··· Текст страницы ···
Я получил список условий: я должен заранее иметь визы для возвращения в Турцию; могу оставаться на курорте не дольше восьми недель; должен в Чехословакии пить минеральные воды между апрелем и маем, но не оглядываться по сторонам, не заниматься политикой, не принимать журналистов и уехать по первому требованию даже и до истечения восьми недель. Вручивший мне условия генеральный консул любезно пояснил: если вы примете условия, это еще не дает мне права дать вам визу. Я подписал условия. Прошли все сроки, указанные в условиях, прошел летний сезон, — визы не было. Мои демократические благожелатели объяснили мне, что дело тем не менее стоит как нельзя более благоприятно. Я упорно повторял свой «парадокс»: полиция все равно не позволит правительству впустить меня.

[…] Генеральный консул передал мне новые условия: меня впустят на 8 недель между сентябрем и декабрем, если я добуду паспорт, пригодный на полгода после декабря. Последнее условие, явно продиктованное полицией, было для меня неосуществимо, а для Чехословакии ненужно. Я написал об этом в Прагу. Условие было отклонено: правительство одержало победу над полицией, демократия торжествовала, и с ней вместе мои благожелатели.
··· Исходные материалы ···
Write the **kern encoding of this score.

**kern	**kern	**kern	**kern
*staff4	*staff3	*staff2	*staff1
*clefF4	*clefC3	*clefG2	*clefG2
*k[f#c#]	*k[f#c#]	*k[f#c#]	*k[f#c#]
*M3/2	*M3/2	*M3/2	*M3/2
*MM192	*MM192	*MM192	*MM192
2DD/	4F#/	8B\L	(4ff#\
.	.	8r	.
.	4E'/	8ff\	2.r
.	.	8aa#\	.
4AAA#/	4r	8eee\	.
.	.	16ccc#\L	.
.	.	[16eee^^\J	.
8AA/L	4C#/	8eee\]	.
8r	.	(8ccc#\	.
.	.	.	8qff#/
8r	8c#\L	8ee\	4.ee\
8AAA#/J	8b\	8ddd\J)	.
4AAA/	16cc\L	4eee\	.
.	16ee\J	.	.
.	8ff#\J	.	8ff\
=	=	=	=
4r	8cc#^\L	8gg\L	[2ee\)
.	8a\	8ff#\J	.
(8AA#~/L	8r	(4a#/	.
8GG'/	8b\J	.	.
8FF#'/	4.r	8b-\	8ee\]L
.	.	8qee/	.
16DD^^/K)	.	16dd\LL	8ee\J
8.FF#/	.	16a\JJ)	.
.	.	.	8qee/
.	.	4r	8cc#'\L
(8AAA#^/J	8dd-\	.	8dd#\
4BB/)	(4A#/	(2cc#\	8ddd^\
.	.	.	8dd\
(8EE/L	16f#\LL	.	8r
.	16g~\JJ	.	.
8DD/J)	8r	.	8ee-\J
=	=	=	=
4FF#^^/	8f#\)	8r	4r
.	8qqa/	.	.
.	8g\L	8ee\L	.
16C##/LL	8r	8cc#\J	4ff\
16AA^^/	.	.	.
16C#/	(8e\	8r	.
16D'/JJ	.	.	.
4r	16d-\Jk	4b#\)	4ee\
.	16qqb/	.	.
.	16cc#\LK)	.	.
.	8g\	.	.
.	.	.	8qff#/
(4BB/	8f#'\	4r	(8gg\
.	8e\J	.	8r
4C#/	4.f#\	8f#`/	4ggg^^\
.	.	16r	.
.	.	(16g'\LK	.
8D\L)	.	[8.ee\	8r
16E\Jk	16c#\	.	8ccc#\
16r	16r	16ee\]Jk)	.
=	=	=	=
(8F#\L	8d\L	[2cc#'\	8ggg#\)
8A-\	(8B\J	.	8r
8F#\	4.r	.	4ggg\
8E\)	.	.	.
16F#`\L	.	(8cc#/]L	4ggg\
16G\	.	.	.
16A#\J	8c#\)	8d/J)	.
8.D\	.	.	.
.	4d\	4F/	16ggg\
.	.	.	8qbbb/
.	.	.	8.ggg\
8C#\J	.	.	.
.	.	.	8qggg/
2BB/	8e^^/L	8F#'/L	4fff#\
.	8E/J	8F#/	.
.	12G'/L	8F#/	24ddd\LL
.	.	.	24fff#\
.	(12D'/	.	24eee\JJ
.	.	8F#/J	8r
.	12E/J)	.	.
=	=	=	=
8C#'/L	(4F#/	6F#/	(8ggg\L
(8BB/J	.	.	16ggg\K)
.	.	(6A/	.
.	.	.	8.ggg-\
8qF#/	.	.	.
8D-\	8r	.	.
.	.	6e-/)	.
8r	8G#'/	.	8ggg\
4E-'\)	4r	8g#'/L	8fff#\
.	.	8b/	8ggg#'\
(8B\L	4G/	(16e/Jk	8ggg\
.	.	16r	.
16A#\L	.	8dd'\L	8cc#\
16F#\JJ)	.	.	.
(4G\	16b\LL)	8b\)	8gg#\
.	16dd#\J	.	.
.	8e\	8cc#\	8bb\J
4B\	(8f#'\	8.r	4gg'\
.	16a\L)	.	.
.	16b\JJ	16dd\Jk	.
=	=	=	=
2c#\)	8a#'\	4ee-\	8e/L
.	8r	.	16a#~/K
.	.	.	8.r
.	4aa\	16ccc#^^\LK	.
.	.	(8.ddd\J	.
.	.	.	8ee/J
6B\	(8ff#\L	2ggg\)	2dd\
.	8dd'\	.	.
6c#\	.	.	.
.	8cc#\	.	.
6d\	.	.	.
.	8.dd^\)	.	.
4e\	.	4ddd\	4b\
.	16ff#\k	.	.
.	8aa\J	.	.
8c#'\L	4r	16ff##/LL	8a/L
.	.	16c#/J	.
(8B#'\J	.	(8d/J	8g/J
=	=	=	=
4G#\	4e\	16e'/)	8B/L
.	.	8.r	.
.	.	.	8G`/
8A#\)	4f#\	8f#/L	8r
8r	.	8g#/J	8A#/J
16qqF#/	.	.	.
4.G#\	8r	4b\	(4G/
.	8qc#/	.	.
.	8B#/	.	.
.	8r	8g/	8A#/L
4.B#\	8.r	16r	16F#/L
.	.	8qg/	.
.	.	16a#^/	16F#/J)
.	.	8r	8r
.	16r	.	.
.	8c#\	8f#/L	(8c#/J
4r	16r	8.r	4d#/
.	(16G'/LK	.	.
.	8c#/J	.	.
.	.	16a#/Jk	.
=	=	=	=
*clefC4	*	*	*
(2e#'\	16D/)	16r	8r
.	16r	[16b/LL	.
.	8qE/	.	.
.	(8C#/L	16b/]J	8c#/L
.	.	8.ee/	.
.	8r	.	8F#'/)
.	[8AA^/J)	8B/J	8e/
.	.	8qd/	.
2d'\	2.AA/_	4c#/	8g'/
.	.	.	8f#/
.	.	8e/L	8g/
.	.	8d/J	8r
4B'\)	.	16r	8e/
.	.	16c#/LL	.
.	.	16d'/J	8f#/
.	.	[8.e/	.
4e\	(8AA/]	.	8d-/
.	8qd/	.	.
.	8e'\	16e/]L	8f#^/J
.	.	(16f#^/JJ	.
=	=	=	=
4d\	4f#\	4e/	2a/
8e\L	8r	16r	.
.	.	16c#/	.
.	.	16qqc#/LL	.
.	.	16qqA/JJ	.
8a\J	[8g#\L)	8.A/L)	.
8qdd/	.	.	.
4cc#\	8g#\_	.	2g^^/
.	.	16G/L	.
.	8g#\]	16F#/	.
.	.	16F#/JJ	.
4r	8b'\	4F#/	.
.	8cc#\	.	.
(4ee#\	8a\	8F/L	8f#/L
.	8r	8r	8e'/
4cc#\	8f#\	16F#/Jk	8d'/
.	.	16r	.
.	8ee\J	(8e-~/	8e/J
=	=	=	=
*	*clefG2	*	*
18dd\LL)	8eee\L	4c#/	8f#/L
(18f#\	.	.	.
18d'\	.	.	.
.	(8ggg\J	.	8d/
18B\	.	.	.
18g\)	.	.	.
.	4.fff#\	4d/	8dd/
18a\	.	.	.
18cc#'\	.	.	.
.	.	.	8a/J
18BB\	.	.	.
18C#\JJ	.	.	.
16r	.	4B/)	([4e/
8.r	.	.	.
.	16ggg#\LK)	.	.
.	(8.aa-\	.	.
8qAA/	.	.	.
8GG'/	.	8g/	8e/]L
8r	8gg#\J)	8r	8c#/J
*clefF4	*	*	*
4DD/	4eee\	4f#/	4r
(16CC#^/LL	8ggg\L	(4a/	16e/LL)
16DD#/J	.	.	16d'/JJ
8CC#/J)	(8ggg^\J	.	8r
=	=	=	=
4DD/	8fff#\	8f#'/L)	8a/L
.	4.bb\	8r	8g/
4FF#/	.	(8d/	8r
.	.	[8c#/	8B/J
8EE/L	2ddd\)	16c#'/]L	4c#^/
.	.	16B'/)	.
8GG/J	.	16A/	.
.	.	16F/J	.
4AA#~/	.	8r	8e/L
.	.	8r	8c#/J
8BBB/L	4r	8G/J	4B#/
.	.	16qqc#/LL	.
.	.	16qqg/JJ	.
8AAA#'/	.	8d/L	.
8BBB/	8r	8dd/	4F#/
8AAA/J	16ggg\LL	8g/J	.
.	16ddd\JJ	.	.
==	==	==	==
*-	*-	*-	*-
···
Задания:
A. Определите, соответствуют ли фрагменту о визе утверждения (i) условия запрещали принимать журналистов; (ii) визу выдали сразу после подписания условий; (iii) новые условия допускали въезд на 8 недель между сентябрем и декабрем. Для каждого ответьте «да» или «нет» и дословно процитируйте решающие слова фрагмента.
B. Обновите часть фрагмента о визе, которая открывается словами «Я получил список» и завершается словами «правительству впустить меня.», поставив «корреспондентов» вместо «журналистов».
C. Перечислите все месяцы, названные во фрагменте о визе.
Приведенные материалы для работы не нужны.

Ответы по заданиям:
A.
(i) Да: «не принимать журналистов».
(ii) Нет: «Прошли все сроки, указанные в условиях, прошел летний сезон, — визы не было».
(iii) Да: «меня впустят на 8 недель между сентябрем и декабрем».

B.
Я получил список условий: я должен заранее иметь визы для возвращения в Турцию; могу оставаться на курорте не дольше восьми недель; должен в Чехословакии пить минеральные воды между апрелем и маем, но не оглядываться по сторонам, не заниматься политикой, не принимать корреспондентов и уехать по первому требованию даже и до истечения восьми недель. Вручивший мне условия генеральный консул любезно пояснил: если вы примете условия, это еще не дает мне права дать вам визу. Я подписал условия. Прошли все сроки, указанные в условиях, прошел летний сезон, — визы не было. Мои демократические благожелатели объяснили мне, что дело тем не менее стоит как нельзя более благоприятно. Я упорно повторял свой «парадокс»: полиция все равно не позволит правительству впустить меня.

C. Апрель, май, сентябрь, декабрь.